**What is required:** Output the full listing below exactly, without the pictures.
--- Data supplied Enclosed Below ---
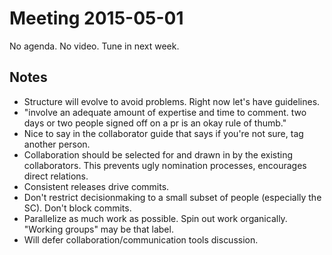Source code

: # Meeting 2015-05-01

No agenda. No video. Tune in next week.

## Notes

* Structure will evolve to avoid problems. Right now let's have guidelines.
* "involve an adequate amount of expertise and time to comment. two days or two people signed off on a pr is an okay rule of thumb."
* Nice to say in the collaborator guide that says if you're not sure, tag another person.
* Collaboration should be selected for and drawn in by the existing collaborators. This prevents ugly nomination processes, encourages direct relations.
* Consistent releases drive commits.
* Don't restrict decisionmaking to a small subset of people (especially the SC). Don't block commits.
* Parallelize as much work as possible. Spin out work organically. "Working groups" may be that label.
* Will defer collaboration/communication tools discussion.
--- End of Enclosed Data supplied ---
**Response to this exercise:**
Source code

: # Meeting 2015-05-01

No agenda. No video. Tune in next week.

## Notes

* Structure will evolve to avoid problems. Right now let's have guidelines.
* "involve an adequate amount of expertise and time to comment. two days or two people signed off on a pr is an okay rule of thumb."
* Nice to say in the collaborator guide that says if you're not sure, tag another person.
* Collaboration should be selected for and drawn in by the existing collaborators. This prevents ugly nomination processes, encourages direct relations.
* Consistent releases drive commits.
* Don't restrict decisionmaking to a small subset of people (especially the SC). Don't block commits.
* Parallelize as much work as possible. Spin out work organically. "Working groups" may be that label.
* Will defer collaboration/communication tools discussion.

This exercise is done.